+++ Supplied records +++

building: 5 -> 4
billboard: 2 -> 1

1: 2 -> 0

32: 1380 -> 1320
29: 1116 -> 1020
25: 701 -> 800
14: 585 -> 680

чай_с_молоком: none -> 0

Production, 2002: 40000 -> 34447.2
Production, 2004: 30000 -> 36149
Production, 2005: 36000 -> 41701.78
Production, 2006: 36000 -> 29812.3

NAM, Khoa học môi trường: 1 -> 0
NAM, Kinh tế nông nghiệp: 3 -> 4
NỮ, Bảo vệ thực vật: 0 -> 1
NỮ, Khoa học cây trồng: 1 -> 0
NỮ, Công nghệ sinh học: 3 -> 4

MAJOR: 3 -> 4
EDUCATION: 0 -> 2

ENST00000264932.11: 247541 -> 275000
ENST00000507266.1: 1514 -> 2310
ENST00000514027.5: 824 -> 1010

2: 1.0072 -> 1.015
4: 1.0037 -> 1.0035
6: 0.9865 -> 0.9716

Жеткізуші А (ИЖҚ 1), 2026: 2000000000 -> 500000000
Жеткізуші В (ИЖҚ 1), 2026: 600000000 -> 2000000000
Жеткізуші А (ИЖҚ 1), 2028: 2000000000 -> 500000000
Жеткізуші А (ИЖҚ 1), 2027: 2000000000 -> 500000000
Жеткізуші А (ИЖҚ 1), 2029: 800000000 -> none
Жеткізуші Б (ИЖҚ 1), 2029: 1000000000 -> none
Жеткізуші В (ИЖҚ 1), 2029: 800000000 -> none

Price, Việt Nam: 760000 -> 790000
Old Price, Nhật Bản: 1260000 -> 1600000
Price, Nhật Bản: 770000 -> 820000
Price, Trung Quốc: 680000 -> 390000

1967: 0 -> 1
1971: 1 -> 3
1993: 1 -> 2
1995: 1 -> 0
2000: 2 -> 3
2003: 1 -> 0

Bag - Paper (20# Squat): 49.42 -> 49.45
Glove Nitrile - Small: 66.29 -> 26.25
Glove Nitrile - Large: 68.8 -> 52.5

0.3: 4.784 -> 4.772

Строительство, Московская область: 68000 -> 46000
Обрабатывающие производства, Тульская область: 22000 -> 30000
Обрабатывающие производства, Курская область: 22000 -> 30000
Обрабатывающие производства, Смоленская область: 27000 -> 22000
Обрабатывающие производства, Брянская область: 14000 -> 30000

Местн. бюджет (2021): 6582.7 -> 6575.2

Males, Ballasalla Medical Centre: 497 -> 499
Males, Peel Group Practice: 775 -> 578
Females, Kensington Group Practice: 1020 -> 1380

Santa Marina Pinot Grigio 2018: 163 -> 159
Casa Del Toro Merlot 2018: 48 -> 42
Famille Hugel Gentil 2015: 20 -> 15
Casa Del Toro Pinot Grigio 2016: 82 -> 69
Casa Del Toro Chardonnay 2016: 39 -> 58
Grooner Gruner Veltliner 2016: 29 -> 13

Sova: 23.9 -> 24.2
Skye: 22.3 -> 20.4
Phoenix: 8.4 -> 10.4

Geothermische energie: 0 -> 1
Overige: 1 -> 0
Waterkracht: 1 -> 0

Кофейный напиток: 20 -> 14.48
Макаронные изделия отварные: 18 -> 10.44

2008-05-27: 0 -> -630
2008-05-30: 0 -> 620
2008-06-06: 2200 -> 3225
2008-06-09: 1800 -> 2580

+++

▶ Task description
Reading down the material above, count how many lines contain the word "Khoa". Respond with the number by itself.

▶ Exercise solution
2